G-7? More like D-7, DEBTORS-7.
Any comments on this article: http://seekingalpha.com/article/128150-nyse-runs-out-of-gold-bars-what-happens-next
I do not understand the story about warehouse receipts, etc….?
This is a nonissue, the kilo bars represent a small portion of total warehouse stocks. Let’s talk when we see COMEX deliveries threaten available (registered) warehouse stocks.
Global currency, it COULD happen
“The main criticism of such calls is usually that it would take years to implement anything like a global currency, that the world’s governance is not suitably united to make it feasible and that America itself would never bow easily to seeing its dollar dominance slip away.
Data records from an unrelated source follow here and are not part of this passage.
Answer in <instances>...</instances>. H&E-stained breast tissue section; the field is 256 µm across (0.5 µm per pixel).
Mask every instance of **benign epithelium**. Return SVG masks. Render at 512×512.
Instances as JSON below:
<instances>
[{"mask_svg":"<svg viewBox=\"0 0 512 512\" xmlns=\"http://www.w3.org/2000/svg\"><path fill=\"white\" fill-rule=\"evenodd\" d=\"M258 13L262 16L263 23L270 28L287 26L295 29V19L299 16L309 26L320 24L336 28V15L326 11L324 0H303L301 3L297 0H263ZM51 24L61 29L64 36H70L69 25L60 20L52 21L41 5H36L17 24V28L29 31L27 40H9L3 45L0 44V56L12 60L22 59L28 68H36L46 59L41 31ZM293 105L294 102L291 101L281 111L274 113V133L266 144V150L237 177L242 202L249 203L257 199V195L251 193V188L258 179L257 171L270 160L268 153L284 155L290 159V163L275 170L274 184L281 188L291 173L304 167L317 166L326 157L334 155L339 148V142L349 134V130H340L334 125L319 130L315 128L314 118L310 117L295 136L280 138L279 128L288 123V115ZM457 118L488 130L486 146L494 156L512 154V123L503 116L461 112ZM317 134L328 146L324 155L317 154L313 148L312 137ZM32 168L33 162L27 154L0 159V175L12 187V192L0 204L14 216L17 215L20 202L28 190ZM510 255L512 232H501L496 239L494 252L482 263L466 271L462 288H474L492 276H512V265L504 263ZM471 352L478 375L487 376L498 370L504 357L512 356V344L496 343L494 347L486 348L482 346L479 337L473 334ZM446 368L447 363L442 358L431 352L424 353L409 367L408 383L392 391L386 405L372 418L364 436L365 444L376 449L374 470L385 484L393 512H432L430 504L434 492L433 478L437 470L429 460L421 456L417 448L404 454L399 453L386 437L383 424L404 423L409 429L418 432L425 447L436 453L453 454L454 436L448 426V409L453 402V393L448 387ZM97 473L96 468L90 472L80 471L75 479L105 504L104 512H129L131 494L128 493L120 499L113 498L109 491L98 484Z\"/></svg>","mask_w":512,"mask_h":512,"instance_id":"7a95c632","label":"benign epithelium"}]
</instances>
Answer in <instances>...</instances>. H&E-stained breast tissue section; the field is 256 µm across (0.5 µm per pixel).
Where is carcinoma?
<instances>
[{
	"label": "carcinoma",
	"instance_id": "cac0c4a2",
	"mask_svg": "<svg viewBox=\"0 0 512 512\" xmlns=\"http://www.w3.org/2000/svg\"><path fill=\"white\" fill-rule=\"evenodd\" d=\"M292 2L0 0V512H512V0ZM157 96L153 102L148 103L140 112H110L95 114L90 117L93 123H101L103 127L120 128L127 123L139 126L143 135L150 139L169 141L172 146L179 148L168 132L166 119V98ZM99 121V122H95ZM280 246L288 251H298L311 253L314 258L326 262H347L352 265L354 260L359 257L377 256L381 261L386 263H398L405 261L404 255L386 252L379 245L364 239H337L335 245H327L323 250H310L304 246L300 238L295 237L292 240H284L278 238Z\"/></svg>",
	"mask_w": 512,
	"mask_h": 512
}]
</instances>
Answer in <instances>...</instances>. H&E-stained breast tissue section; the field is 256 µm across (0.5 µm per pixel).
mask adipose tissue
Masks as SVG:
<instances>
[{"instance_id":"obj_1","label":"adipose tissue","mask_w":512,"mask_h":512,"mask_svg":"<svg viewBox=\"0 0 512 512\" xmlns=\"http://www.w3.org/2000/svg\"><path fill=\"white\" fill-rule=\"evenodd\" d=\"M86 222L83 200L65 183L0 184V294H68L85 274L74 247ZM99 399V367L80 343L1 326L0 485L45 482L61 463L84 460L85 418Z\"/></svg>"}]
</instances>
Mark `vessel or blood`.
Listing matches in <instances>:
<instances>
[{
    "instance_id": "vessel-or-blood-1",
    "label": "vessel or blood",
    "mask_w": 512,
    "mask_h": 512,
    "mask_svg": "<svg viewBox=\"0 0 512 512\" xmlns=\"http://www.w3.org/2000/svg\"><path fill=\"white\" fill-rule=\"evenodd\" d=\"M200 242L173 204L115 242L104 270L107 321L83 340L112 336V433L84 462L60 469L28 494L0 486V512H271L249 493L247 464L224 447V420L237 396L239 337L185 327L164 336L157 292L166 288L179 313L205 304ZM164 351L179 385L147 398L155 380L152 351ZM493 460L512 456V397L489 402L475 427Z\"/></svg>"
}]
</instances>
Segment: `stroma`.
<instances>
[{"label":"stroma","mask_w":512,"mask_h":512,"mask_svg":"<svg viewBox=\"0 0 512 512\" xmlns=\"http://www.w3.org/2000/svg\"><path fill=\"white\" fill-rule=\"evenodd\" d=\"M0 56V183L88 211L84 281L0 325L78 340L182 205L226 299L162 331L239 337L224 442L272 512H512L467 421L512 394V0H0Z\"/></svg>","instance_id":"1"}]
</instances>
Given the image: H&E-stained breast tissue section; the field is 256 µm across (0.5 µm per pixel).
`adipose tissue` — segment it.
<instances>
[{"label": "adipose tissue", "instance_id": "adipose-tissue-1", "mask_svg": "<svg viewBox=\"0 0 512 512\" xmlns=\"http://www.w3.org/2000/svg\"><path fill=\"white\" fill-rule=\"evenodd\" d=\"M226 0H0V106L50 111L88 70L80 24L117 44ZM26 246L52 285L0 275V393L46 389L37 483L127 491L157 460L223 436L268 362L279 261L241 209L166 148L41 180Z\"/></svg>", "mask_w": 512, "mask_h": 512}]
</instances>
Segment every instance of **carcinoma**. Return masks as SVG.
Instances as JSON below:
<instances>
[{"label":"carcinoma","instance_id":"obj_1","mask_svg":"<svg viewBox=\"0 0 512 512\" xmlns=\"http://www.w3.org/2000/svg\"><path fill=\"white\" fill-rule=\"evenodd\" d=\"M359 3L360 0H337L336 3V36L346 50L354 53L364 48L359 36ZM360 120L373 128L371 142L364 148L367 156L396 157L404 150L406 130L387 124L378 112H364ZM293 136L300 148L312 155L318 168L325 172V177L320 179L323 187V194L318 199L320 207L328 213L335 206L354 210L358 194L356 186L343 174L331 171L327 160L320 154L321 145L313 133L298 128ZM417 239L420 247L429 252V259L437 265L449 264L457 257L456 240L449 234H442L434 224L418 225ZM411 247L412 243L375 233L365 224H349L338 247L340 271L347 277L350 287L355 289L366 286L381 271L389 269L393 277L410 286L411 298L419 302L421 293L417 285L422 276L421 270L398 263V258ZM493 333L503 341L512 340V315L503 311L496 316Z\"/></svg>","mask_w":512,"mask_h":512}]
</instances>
Yet some very notable figures seem to disagree. Among them is Nobel prize-winning economist Joseph Stiglitz, who even inferred on Thursday not only was the implementation of a global currency possible, it was possible quickly.”
http://v2.ftalphaville.ft.com/blog/2009/03/27/54110/global-currency-it-could-happen/
Of course the whole thing is completely unworkable, more a sense of panic to come up with something - anything - at the G20 meeting?
“Very notable figures” are looking for notoriety and publicity.
More and more this looks like a terminally ill Royal desperately trying to find an heir in order to retain power over the kingdom. Calls for an alternative global currency will probably increase as those with the most to lose from lost dollar hegemony recognize developments and realize the inevitable. The calls will come from dollar friends more than dollar enemies as an heir to the throne is sought.
Countries with a clue seek other alternatives.